Tuesday, August 7, 2012

If You Can’t Give Her Wings, At Least Don’t Seal Her Lips


The much hyped about “Girl child Day’ was celebrated on January 24th but what is the nuance of such a day? So much is being done to prevent incidents of female infanticides, child marriages and woman child education, but what about women who enter the world, get education and parry the blow of getting married before 18?

The inevitable happens. People start making decisions for her. From her mere identity at birth, school she goes to, clothes she wears, friends she makes, levels of education she can be morally supported through, to her surname. What else is left of a woman who is born? In a country where marriages are believed to last forever, no choice is given to the woman who lives.

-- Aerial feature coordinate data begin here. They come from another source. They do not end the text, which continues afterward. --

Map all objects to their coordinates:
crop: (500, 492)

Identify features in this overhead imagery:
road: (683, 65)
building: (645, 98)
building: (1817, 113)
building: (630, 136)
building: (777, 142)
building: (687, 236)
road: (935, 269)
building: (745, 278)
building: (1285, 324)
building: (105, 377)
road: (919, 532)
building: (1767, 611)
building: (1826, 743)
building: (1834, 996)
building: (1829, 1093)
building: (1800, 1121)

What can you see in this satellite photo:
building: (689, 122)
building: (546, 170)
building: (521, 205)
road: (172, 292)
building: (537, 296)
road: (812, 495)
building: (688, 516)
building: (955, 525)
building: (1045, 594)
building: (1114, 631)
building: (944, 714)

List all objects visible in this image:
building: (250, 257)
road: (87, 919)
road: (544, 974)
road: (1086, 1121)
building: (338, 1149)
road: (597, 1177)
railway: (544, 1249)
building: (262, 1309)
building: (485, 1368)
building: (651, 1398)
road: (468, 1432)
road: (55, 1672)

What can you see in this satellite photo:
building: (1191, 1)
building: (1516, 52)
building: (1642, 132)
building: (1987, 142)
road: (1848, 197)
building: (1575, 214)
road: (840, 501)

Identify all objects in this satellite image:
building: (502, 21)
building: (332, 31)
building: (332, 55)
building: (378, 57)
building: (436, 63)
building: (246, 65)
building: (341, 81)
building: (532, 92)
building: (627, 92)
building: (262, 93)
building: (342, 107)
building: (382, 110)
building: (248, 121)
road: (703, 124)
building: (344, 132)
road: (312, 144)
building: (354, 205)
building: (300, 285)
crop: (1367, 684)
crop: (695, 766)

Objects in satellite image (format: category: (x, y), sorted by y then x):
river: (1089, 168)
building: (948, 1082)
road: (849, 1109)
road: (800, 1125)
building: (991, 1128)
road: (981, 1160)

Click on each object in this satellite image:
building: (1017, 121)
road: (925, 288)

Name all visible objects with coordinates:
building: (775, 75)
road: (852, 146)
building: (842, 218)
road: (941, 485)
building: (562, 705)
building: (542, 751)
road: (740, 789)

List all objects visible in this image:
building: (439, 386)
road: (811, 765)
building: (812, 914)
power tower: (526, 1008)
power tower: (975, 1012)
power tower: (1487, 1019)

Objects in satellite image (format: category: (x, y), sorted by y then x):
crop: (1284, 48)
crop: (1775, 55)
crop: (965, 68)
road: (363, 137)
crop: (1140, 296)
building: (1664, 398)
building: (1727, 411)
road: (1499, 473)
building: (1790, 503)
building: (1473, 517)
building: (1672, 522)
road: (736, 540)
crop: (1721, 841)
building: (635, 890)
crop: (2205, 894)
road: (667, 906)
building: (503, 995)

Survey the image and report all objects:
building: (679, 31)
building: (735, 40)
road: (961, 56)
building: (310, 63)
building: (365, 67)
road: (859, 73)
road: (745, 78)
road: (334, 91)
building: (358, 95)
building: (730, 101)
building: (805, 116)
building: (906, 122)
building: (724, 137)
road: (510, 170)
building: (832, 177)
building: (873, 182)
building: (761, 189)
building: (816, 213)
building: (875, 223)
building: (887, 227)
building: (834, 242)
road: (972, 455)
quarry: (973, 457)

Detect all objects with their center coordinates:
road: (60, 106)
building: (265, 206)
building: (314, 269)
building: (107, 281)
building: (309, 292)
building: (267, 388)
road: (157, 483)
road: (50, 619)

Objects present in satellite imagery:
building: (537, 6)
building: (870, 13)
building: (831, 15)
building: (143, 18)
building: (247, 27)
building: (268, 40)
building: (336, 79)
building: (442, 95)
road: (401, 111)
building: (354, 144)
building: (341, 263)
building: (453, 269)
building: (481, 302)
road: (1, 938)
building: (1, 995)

Our country talks about sorting problems on a larger scale, problems that seem much graver than the trivial matters that involve a woman. There is an obvious link between the problems in society and the women who live here are seen. Blind are those who see her dreams shatter in the effort of making her parents’ come true, deaf are those who fail to hear her cries for true independence and dumb are those who see and hear but fail to talk about it.

I am not qualified enough to take such a sensitive subject and make open judgments, but what I have felt is what I will write. I am a journalist and I believe in using my freedom of speech.

Aaliya Nathan (name changed to protect identity) was a happy go lucky child, who went to the best of girls’ schools in the city. When she was eight, she was sexually abused by a distant relative, the act that continued for years. Her inability to understand what was happening, the taboo around topics related to men and women as a couple and her lack of knowledge pertaining to the opposite sex prevented her from talking about it to her parents. She grew withdrawn from her family and starting showing an unpalatable hatred towards men in the family and the mother to whom the abuser was related.

Aaliya spoke to nobody because of the fear of being judged as the trouble maker. To her, the family was the cause of her pain and constant guilt, but her parents failed to see it behind those innocent smiles. At 19, her parents started pushing her to get married, fearing that the withdrawn girl would commit crimes more serious than just aloofness.

Today Aaliya is just another wild woman in town, she rebelled against marriage, went dancing with her friends, loved drinking and driving, but also someone who constantly kept her eye open for someone to love her. Nobody could deny that were many more Aaliyas in India, women who were never heard but who were always told.

Why was it so difficult to listen to children without wearing a judge’s hat? This was a question that many parents forgot to ask themselves, before slowly pushing adolescent daughters into suicides and homicides. A home must be a place where any subject could be discussed to any intensity without harsh impulsive implications attached to it. When the home was a place where there was trust and unconditional love sans judgments, no child ventured out into the dark alleys of premarital sex and substance abuse. If parents put in a small effort to change this trend, bigger problems like HIV, murders, alcoholism, accidents and rapes in the country would also plummet a great deal. In short, if you can’t give her wings, at least don’t seal her lips.